Хотя, пару слов в защиту либеральных ценностей я бы замолвил. Именно в те годы я успел пожить в дальнем зарубежье и могу подтвердить, что эти ценности – не фикция. Под ними точно существовал определенный морально-нравственный фундамент, тесно связанный с христианским консерватизмом. Казавшиеся незыблемыми, они странным образом мутировали на наших глазах и в течение последних двадцати лет явно деградировали. Думаю, что в этом опять-таки повинен распад СССР. Либеральные ценности, избавившись от своего коммунистического конкурента, возвели себя в ранг идеала с правом абсолютного доминирования. Думаю, именно с  этого момента и начался процесс их деградации. Иначе и быть не могло. Махатме Ганди принадлежит весьма интересное выражение, точно характеризующее обсуждаемую ситуацию: «Как только поверишь в то, что достиг идеала, дальнейшее развитие приостанавливается и начинается движение вспять».

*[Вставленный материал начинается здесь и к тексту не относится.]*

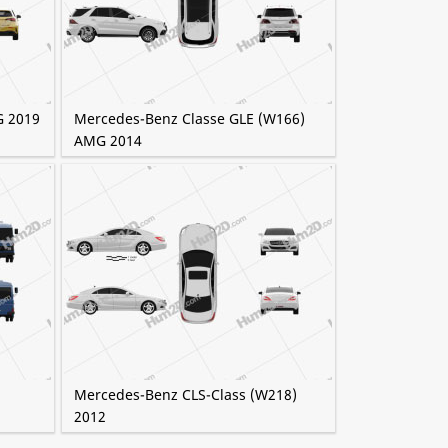
G 2019
Mercedes-Benz Classe GLE (W166)
AMG 2014
Mercedes-Benz CLS-Class (W218)
2012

Итак, 1994 год, если не ошибаюсь. Очень тяжелое время. Прошло три года с распада СССР, мы с нетерпением ждали света в конце тоннеля, что правители обещали денно и нощно. Единственно осязаемое воплощение моих либеральных надежд – ваучер, растаял, как дым, как сладкий сон вместе с той фирмой, которой я его доверил. То же самое происходило с миллионами. Бардак, рэкет, разбой средь бела дня, мизерные зарплаты, катастрофически быстрое обнищание населения и, наоборот, немыслимый взлет наиболее нахрапистых и наглых – вот картина тех лет.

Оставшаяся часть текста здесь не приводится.